4. Use good quality chocolate, and use a lot: “shoot for a ratio of chocolate to dough of no less than 40 to 60.”
5. Sprinkle coarse salt on top of the cookies before baking.

Though I like to consider myself an expert cookie baker, some of these tips were a surprise to me. I frequently ignore directions to chill the dough before baking. I also tend to make my cookies on the small side (so I won’t eat them all in one day).

My sister was visiting over the weekend. She’s also something of a cookie aficionado, so I thought it would be a good time to try out the “perfect” recipe. We made the dough on Friday evening almost exactly as specified (we couldn’t find the disk-like chocolate chips at the last minute). Then we baked a batch on Saturday, Sunday, and Monday.

The "perfect" cookies.

The "perfect" cookies.

The results were… inconclusive. We had trouble distinguishing the effects of the different ingredients from the effects of resting the dough. We also couldn’t detect any differences between the cookies after 24, 48, and 72 hours of resting time. I wish we’d baked a batch right away to get a no-rest comparison. Some other observations (I like lists today):

1. The cookies were certainly very browned and attractive, and they tasted like bakery cookies, for better or worse.

2. The salt on top was a tasty improvement, a nice contrast with the sweet cookie.
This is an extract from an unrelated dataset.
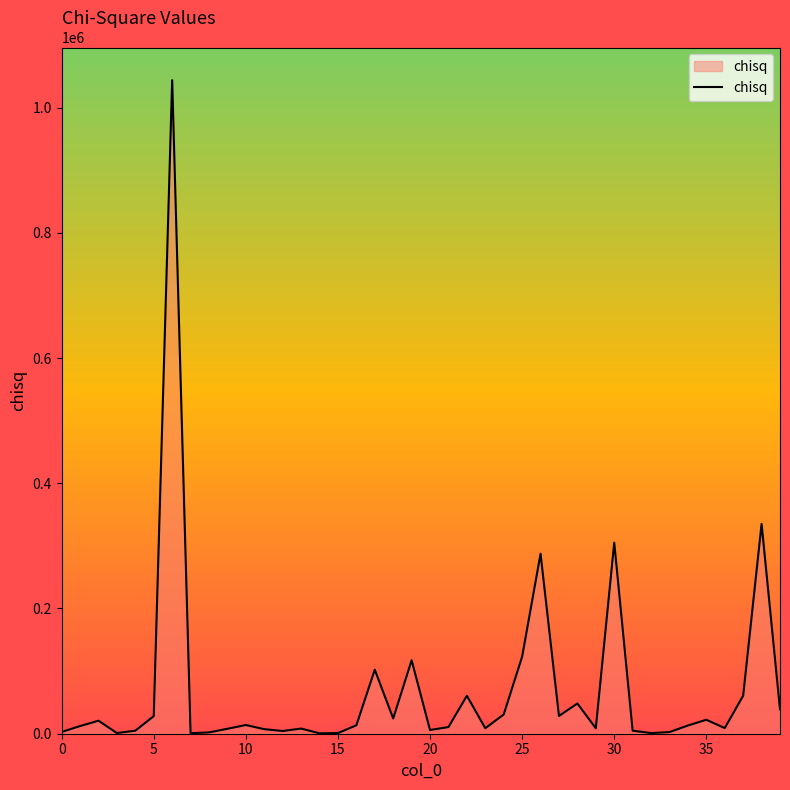

What is the greatest value displayed?

1043666.4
3. The cookies were puffy and chewy. The tall chewiness could be a result of the cold dough or the bread flour in the recipe, or both. I’m not sure I liked it; I prefer my cookies somewhat flatter and more tender.

4. The higher-than-usual quality chocolate (Dagoba, 68%) was good, but the huge amount of it overwhelmed the flavor of the cookie. I shock even myself in saying this, but: there is such a thing as too much chocolate.

I have an urgent new plan: try out the new techniques with an old recipe. I’ll keep you posted.